Everything Old is New Again
Killer of Sheep. Shot on 16mm for just $10,000 in 1973 as director Charles Burnett’s film school thesis and released for a very brief run four years later, this poetically told story of a working-class African-American family’s struggle to make it into the middle class was restored and given its widest theatrical release ever this year. The black-and-white photography is beautiful, but what makes this a masterpiece is the range and depth of emotion Burnett captures in one claustrophobic LA ghetto. Like August Wilson’s plays, Burnett’s movies bring to life and preserve chunks of our country’s psychic history that might otherwise be lost. As hard as it is here to watch stoic slaughterhouse worker Stan (Henry G. Sanders) and his patient wife (Kaycee Moore) hang on to the knife edge of the lower-middle-class while their kids fend for themselves on the street, it’s even sadder to think how much further guns, drugs, and the corrosive effects of poverty have eroded the quality of life, and the ability to hope, for many South Central residents in the two generations since this movie was made.

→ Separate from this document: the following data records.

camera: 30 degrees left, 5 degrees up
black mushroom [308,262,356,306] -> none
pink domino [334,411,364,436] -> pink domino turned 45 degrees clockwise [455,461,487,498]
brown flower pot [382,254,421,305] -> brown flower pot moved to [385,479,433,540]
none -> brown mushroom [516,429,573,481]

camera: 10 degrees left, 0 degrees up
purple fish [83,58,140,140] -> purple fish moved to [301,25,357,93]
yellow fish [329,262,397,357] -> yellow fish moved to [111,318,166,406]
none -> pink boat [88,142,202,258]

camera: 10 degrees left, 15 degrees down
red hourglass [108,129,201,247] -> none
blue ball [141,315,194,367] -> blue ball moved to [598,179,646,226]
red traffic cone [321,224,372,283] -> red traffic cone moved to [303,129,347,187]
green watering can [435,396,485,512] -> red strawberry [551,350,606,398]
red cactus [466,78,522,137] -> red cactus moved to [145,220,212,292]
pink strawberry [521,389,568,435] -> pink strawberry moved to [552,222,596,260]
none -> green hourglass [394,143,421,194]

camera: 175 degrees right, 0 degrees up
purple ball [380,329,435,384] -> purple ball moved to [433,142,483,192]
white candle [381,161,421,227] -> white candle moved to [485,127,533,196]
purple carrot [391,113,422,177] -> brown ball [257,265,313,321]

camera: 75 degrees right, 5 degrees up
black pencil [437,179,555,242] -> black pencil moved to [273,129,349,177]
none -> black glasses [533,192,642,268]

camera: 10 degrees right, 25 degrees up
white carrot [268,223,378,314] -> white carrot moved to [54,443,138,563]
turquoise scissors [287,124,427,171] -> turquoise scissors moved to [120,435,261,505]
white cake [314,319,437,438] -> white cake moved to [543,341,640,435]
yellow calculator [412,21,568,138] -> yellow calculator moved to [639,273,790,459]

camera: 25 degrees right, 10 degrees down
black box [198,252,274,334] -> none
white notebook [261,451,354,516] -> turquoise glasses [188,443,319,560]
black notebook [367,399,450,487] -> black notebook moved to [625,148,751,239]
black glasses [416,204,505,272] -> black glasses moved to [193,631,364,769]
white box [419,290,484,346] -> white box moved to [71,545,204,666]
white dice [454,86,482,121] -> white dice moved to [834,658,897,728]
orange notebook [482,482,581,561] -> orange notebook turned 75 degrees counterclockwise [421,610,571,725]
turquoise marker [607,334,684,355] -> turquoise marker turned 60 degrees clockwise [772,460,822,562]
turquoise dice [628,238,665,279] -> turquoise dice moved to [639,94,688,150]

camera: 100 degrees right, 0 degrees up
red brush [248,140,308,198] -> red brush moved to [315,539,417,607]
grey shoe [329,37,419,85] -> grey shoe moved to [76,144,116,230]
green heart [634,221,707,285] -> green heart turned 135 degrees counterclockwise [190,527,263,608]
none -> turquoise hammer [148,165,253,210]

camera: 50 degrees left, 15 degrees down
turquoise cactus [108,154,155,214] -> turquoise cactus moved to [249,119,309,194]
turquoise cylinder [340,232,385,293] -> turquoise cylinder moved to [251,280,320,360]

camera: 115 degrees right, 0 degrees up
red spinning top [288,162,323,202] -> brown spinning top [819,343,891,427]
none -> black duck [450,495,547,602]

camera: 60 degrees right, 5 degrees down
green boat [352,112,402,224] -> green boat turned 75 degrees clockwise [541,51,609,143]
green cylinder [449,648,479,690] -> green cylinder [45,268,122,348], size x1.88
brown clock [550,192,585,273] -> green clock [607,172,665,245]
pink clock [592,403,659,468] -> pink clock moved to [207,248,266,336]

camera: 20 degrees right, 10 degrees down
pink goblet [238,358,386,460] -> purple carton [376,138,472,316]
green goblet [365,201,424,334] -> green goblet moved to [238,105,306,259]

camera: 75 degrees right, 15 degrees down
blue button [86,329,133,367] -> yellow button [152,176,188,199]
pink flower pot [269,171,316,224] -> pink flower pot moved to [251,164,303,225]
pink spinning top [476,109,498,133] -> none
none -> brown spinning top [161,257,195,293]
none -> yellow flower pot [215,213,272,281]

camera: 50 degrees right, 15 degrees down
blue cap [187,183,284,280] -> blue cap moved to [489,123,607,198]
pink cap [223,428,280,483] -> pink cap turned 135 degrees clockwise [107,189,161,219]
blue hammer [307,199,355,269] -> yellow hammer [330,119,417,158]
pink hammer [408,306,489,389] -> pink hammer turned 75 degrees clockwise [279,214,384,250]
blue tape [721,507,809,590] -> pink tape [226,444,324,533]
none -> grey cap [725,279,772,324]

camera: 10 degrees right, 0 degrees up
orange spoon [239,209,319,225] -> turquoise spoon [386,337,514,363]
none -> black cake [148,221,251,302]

Blade Runner: Final Cut. I didn’t think much of Blade Runner when it first came out in 1982, but I was blown away by the final cut released this year. I’m sure the difference is mostly in me – when I watched Final Cut this year, I realized how many images from this fiercely original neo-noir had burned their way into my brain way the first time around and wondered how I failed to appreciate them then. It’s also fascinating to see how much of Scott’s dystopic vision of a then-futuristic LA has already come true, or likely will soon.

I do remember disliking the improbably upbeat ending, which didn’t seem to fit with the rest of the movie. Thankfully, it's been replaced by a much better one. (Director Ridley Scott put back the darker ending he’d always wanted when he made other changes, including digitalizing the already detailed sets to make them look even more realistic.) But maybe it just took two viewings for me to appreciate the depth and intensity of this hallucinatory masterpiece.